Kill a chook to scare the monkeys.
The Process IS the Punishment.
Truth is stranger than fiction & if Assange’s counsel asserts there is ‘specific evidence’ of a plot he must be 100% confident of proof.
Should Assange die in custody it will benefit no-one. Certainly not the ‘strategic & security interests of the United States’ which will be even more on the nose than currently. The USA has no self-awareness, scant idea of how their ‘democracy’ & gun culture society is perceived internationally. Those foreign ambassadors based in Washington would never express the stark truth to the administration.
The USA could not give a rat’s ass how they are perceived. They’ve dropped millions of tons of bombs in my lifetime to prove it. They’re brainwashed from birth to believe they’re the world’s hero so cannot understand why they are so hated abroad. Preserving freedom, from the world’s most incarcerated country. Wackos.
Julian Assange himself has said that the U.S. is more interested in showing how powerful they are, than how nice they are.
The claims sound a little desperate. The US have slowly been wearing down Assange’s physical and mental health for a decade, and the chances of him dying in jail are very good. Why would the US do a Putin and have Assange killed? Okay, I can hear keyboards clicking ‘Trump!’ from where I sit in Adelaide, but even Trump, a man of legendary self-interest, would not have Assange killed, especially if there was a chance to make political mileage out of his trial. Spying on Assange is a different matter. I’d be surprised if the CIA and MI5 (if that’s the right Ministry of Information) did not.

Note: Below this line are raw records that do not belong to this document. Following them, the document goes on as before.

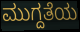
ಮುಗ್ದತೆಯ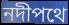
নদীপথে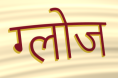
ग्लोज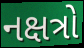
નક્ષત્રો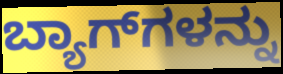
ಬ್ಯಾಗ್‍ಗಳನ್ನುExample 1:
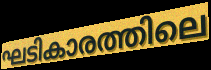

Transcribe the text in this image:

ഘടികാരത്തിലെ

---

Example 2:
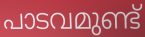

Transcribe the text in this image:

പാടവമുണ്ട്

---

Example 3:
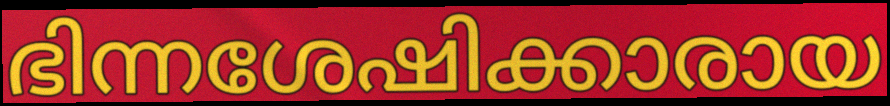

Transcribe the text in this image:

ഭിന്നശേഷിക്കാരായ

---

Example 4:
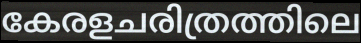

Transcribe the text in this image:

കേരളചരിത്രത്തിലെ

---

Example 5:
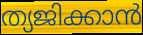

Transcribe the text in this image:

ത്യജിക്കാൻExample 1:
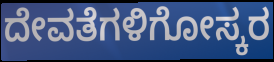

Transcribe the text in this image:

ದೇವತೆಗಳಿಗೋಸ್ಕರ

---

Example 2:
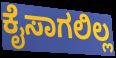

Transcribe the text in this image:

ಕೈಸಾಗಲಿಲ್ಲ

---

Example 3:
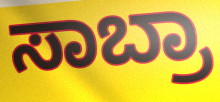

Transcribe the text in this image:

ಸಾಬ್ರಾ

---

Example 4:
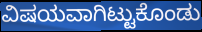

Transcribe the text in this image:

ವಿಷಯವಾಗಿಟ್ಟುಕೊಂಡು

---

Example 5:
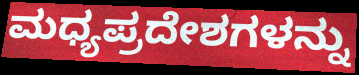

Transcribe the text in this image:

ಮಧ್ಯಪ್ರದೇಶಗಳನ್ನುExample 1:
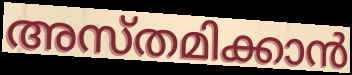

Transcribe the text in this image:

അസ്തമിക്കാൻ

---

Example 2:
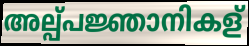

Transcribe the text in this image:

അല്പ്പജ്ഞാനികള്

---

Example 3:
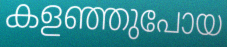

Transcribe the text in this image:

കളഞ്ഞുപോയ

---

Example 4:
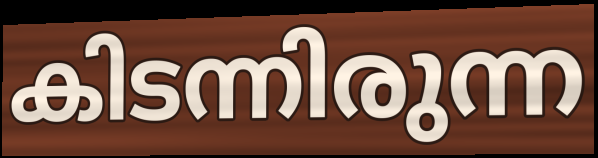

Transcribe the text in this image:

കിടന്നിരുന്ന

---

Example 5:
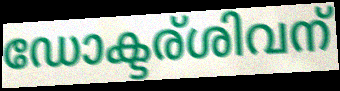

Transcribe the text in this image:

ഡോക്ടര്ശിവന്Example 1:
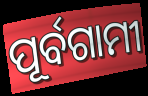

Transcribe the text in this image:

ପୂର୍ବଗାମୀ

Yes, it is debatable what the U.S. would do. But the U.S. is not a homoginous group.
It would only take one nut job to do the deed, and there are plenty of nut jobs
Given the treasonous agreement signed by both the Prime Minister of the day (Scott Morrison) and the snarks in the USA, there was nil value in the agreement nor any whatsoever benefit for the Australian people.

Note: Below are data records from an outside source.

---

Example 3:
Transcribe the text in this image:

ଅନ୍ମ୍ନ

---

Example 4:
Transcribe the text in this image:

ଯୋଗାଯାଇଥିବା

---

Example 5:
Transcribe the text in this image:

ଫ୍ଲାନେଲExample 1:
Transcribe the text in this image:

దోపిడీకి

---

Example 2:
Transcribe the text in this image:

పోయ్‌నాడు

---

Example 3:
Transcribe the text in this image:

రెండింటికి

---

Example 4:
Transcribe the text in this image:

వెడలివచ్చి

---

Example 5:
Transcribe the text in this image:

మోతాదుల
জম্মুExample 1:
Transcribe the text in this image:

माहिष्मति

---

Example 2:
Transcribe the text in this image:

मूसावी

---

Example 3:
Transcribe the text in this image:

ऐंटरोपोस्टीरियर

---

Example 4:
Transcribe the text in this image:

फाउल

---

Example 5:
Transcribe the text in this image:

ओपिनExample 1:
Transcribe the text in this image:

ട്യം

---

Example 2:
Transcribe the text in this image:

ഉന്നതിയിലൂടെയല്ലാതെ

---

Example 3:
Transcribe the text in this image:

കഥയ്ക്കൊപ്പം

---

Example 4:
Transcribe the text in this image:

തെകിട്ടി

The US had hiked up the cost of their submarines by some 300%, above the first of the ensuing submarine quote received, (being some $80 billion Aussie dollars) along with the many years waiting before they would be manufactured and delivered to Australia’s Defence Forces.
The inept persons in Australia that approved this (Yankee AUKUS boondoggle) should already have been imprisoned, with many more years to remain imprisoned before any consideration of parole.
I’m no lawyer, but wouldn’t it be better for those who are to concentrate on the absurdity of extraterritorialty?
Extraterritorial jurisdiction (ETJ) is the legal ability of a government to exercise authority beyond its normal boundaries.
Any authority can claim ETJ over any external territory they wish. However, for the claim to be effective in the external territory (except by the exercise of force), it must be agreed either with the legal authority in the external territory, or with a legal authority that covers both territories.
(Wikipedia)
So does the UK agree that Assange committed treason?
As I understand it, the U.K. has an extradition treaty with the U.S. that requires them to extradite anyone for a crime if it is also a crime in the U.K. and exposing war crimes is definitely illegal in the U.K.